Routine implies discipline, stamina, and lots of practice. It is impossible to acquire new skills without investing time and effort. Crucially, habitual practice (e.g., daily use of data science tools) helps developing various organizational skills (e.g., using keyboard shortcuts, naming objects, formatting code, and structuring files or projects) that are non-trivial and will profoundly affect your productivity (far beyond this course).
Use social resources: The fact that this book now includes both exercises and their solutions has the side effect that, theoretically, you can work through the entire book by yourself. However, such a solitary endeavour requires both determination and stamina. Fortunately, this course and its social context (instructor, classmates, and online platforms) are there to help you to stay focused, provide orientation and motivation, ask and answer questions, and allow you to continuously check your progress and understanding.
Ultimately, learning and practicing any art, craft, or science is also a process of socialization: Striving towards common goals and belonging to a community that shares a set of common methods, principles, and values. And although the R community can sometimes react harshly when some newbie asks a naive question at the wrong place, there is hardly a more enthusiastic and welcoming bunch of people to push towards new horizons.
Beware of side effects: Learning data science will change how you perceive the world (by parsing it into meaningful pieces of information) and how you tackle new tasks (by structuring them according to the tools that you are familiar with). Similarly, becoming an R user can profoundly transform your thinking — not only about data and code, but also about the types of problems you are trying to solve and understand. While programming (in R or any other language) if often useful and enjoyable, it also has addictive potential, and can not only open doors, but also lead into dead ends. So make sure to take regular breaks — and always stay focused on good and serious questions behind and beyond the data and the tools.
A tidyverse caveat
The tidyverse (Wickham, 2019c; Wickham et al., 2019) is an opinionated collection of R packages that is supported by RStudio Inc. There is a lot to admire about the set of R packages comprising the tidyverse and the people that write and support these packages. Personally, I like that they share a vision that strives for simplicity and transparency, and that they provide a bold and ambitious approach towards designing a consistent set of tools. That said, being ambitious and bold usually comes with costs. As most tidyverse packages are still under active development, it can be difficult to keep up with their current versions. In addition, the tidyverse developers are deliberately opinionated (see the Tidy tools manifesto) and not afraid of making radical changes (as various iterations of reshape, reshape2, and tidyr testify). This situation essentially creates two potential problems:
Fragmentation: Adding a set of alternative tools can be well-intentioned and phrased positively — as increasing diversity, offering more choices, increasing our freedom, etc. Nevertheless, adding options also implies an increase in complexity and reduction of unity.
Moving target: Just like an expectation of deflating prices can motivate economic actors to postpone investments, expecting that some tools are likely to change in the near future could make us uncertain about studying them at this point.
In my view, there are good reasons for the current hype around the tidyverse and it has now matured enough to be studied, taught, and used. Although the prospect of constant changes may curb our enthusiasm for any particular technology, we should not allow this to slow us down. Even when methods or functions may still fluctuate, the underlying paradigms and principles remain relevant or change at a much slower pace. Importantly, no particular package, method, or tool should ever be enshrined purely on ideological grounds. Instead, we should always focus on the goals and tasks beyond the tools and handle any new technology with care and a healthy dose of skepticism. Just like hypotheses in science should be abandoned in favor of more successful ones, we should not be afraid of replacing tools when better ones become available — and trust that our experience gained along the way will still be valuable in the future.

DATASET CONTENT -
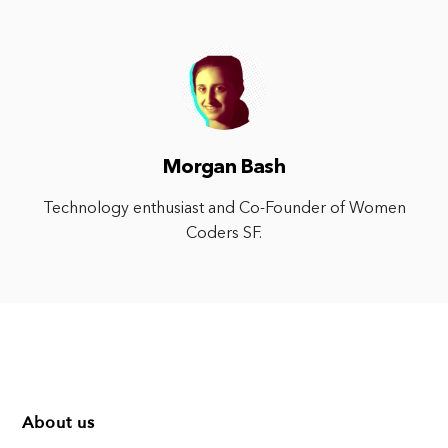
Morgan Bash
Technology enthusiast and Co-Founder of Women
Coders SF.
About us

DIRECTIVE 1 - Reproduce the text about learning data science with R word for word, from "Beware of side" to "and the tools.".
DIRECTIVE 2 - Carry on writing the text about learning data science with R and the tidyverse, beginning right after its final sentence.

RESPONSE AREA 1 -
Beware of side effects: Learning data science will change how you perceive the world (by parsing it into meaningful pieces of information) and how you tackle new tasks (by structuring them according to the tools that you are familiar with). Similarly, becoming an R user can profoundly transform your thinking — not only about data and code, but also about the types of problems you are trying to solve and understand. While programming (in R or any other language) if often useful and enjoyable, it also has addictive potential, and can not only open doors, but also lead into dead ends. So make sure to take regular breaks — and always stay focused on good and serious questions behind and beyond the data and the tools.

RESPONSE AREA 2 -
Nevertheless, tidyverse novices should be aware that not everyone is convinced by its approach. As the corresponding packages often deviate from the traditional core — and lore — of R, they are bound to confuse or complicate matters from a purist’s point of view. As a consequence, some experts are skeptical and caution against an indiscriminate and universal adoption of the tidyverse and lament R’s fragmentation into different dialects. The increasing popularity of the tidyverse is partly due to its close connections to RStudio, which provides a promotional platform that other packages — like data.table or vtreat — lack. So even though the arguments on the pros and cons of the tidyverse typically gravitate around the features of tools and their performance, the debate’s implications ultimately touch upon serious issues of influence and power.4
See the following links for some arguments and elaborations of this ongoing discussion:5
- TidyverseSkeptic (by Norm Matloff, revised on 2022-04)
- The tidyverse curse (by Bob Muenchen, posted on 2017-03-23)
- Tidyverse and data.table, sitting side by side (by Dirk Eddelbuettel, posted on 2018-01-21)
- What is “tidy data?” (by John Mount, posted on 2019-05-11)
- Why I don’t use the tidyverse (by Holger K. von Jouanne-Diedrich, posted on 2019-12-10)
A pragmatic approach
One way to temper heated debates is by introducing distinctions that are frequently overlooked. In the case of base R versus the tidyverse packages, it is important that the tidyverse is primarily intended for users, rather than developers. If you want to develop new software on top of R, having a solid understanding of base R is indispensable. But if you are eager to analyze data without planning to program your own functions or packages, the tidyverse may facilitate your workflow.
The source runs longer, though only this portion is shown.